Benchmarks — Tasks¶

Hands-on exercises. Do them in order: each one introduces a tool or technique you will need in the next.

Task 1 — Write your first benchmark¶

Goal. Produce a working benchmark and read its output.

Steps.

Create a new directory bench-task-01 with go mod init example/bench01.
Add a file sum.go:

package bench01

func Sum(xs []int) int {
    var s int
    for _, x := range xs {
        s += x
    }
    return s
}

Add a file sum_test.go:

package bench01

import "testing"

var input = make([]int, 1000)

func init() {
    for i := range input {
        input[i] = i
    }
}

func BenchmarkSum(b *testing.B) {
    for i := 0; i < b.N; i++ {
        _ = Sum(input)
    }
}

Run go test -bench=. -benchmem.

Deliverable. Paste the output line. Identify:

The chosen b.N.
The ns/op.
The B/op and allocs/op.

Expected observation. allocs/op should be 0 — Sum does not allocate.

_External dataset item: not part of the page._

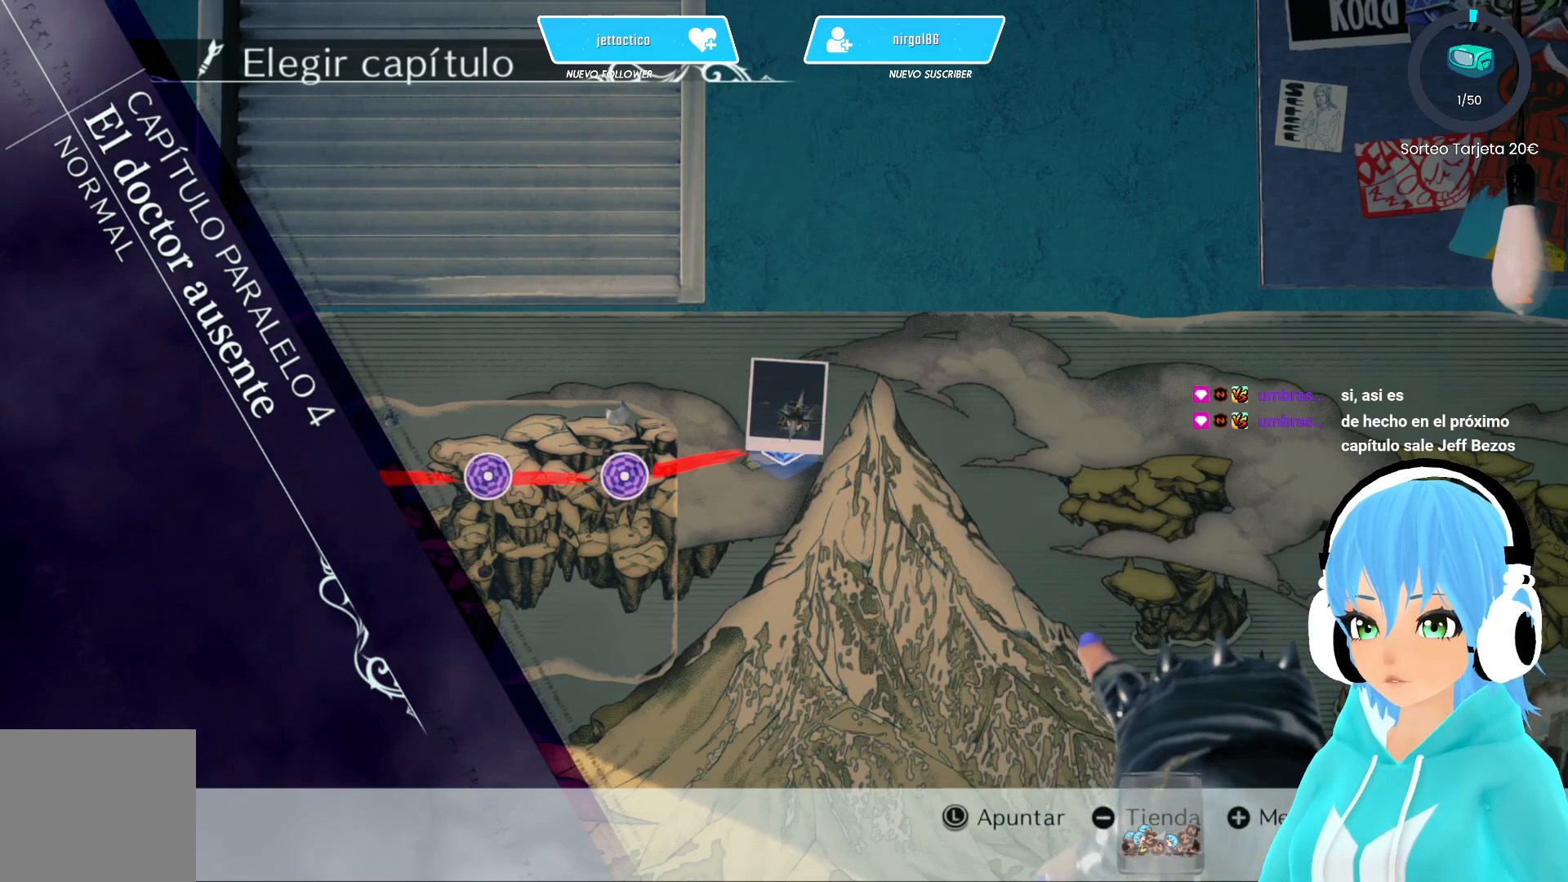
{"buttons": [], "left_stick": "center", "right_stick": "center", "events": []}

Task 2 — Convert to table-driven¶

Goal. Use b.Run so a single benchmark function exercises many input sizes.

Refactor BenchmarkSum so it runs four sub-benchmarks: sizes 100, 1_000, 10_000, 100_000.

func BenchmarkSum(b *testing.B) {
    sizes := []int{100, 1_000, 10_000, 100_000}
    for _, n := range sizes {
        xs := make([]int, n)
        for i := range xs {
            xs[i] = i
        }
        b.Run(fmt.Sprintf("n=%d", n), func(b *testing.B) {
            for i := 0; i < b.N; i++ {
                _ = Sum(xs)
            }
        })
    }
}

Run with -benchmem. Verify ns/op scales roughly linearly with n. If it does not, your benchmark has a bug — find it.

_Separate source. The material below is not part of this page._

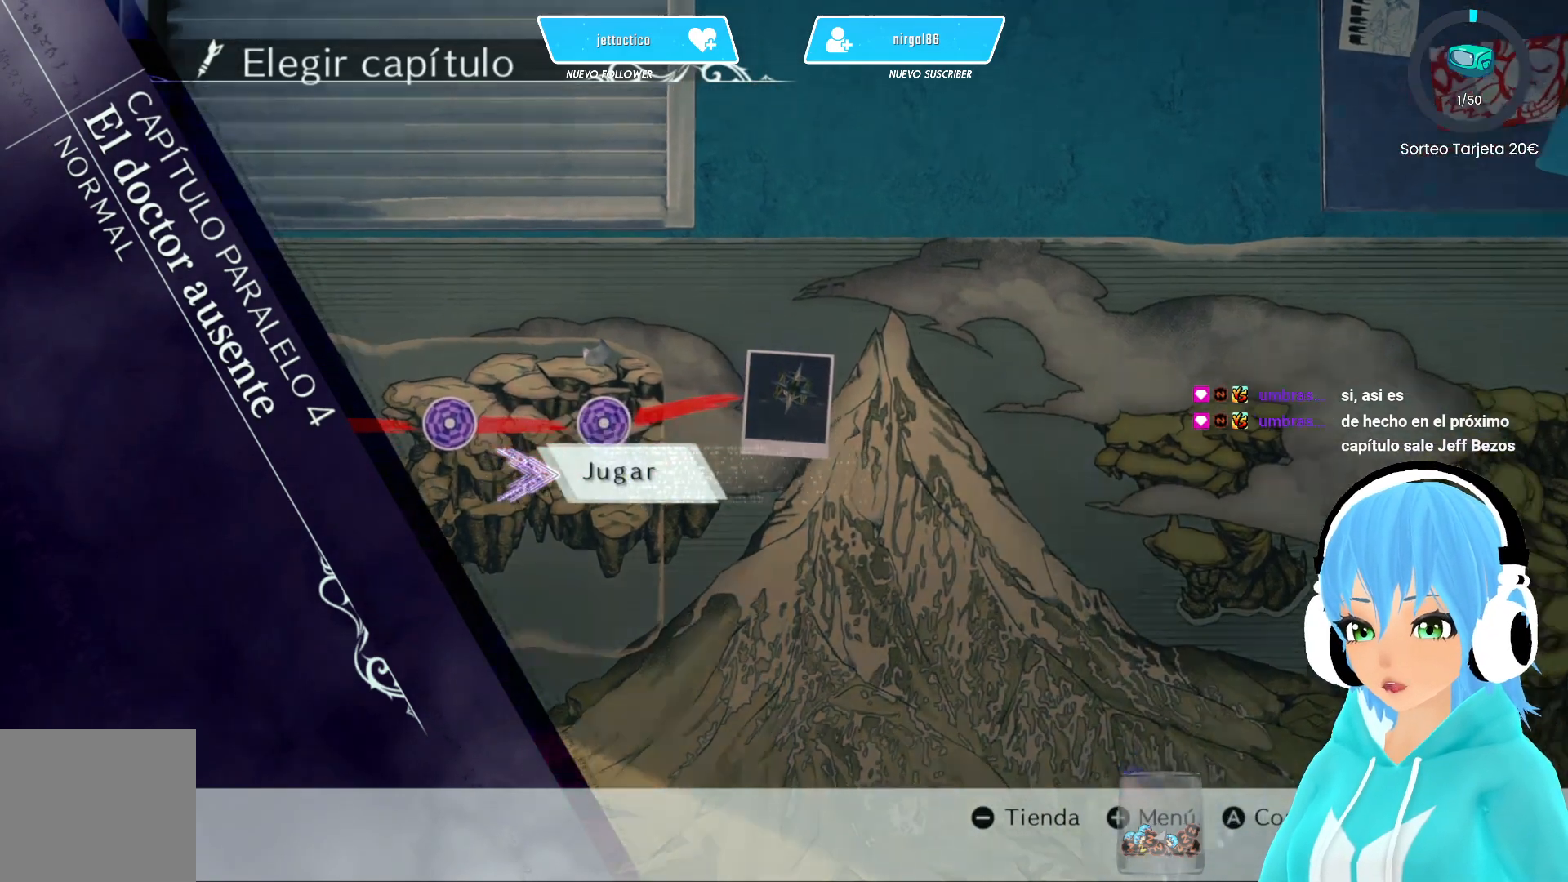
{"buttons": [], "left_stick": "center", "right_stick": "center", "events": []}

Task 3 — Add `b.SetBytes`¶

Sum reads n*8 bytes per call (assuming int is 8 bytes). Inside each sub-benchmark, call b.SetBytes(int64(len(xs) * 8)).

Deliverable. Output that now includes a MB/s column. The number should be roughly constant across sizes — that is the bandwidth your CPU can sustain on a tight integer-sum loop. Note the value.

Task 4 — Setup excluded with `b.ResetTimer`¶

Build a benchmark whose setup is deliberately slow. Compare with and without b.ResetTimer.

func BenchmarkWithSetup(b *testing.B) {
    // Expensive setup we do NOT want timed.
    data := make([]byte, 10_000_000)
    for i := range data {
        data[i] = byte(i)
    }
    // Without ResetTimer: setup time inflates ns/op.
    // With ResetTimer: only the inner work is measured.
    b.ResetTimer()
    for i := 0; i < b.N; i++ {
        _ = data[i%len(data)]
    }
}

Run the benchmark twice — once with the b.ResetTimer() line, once without. Report the ratio of ns/op. Explain.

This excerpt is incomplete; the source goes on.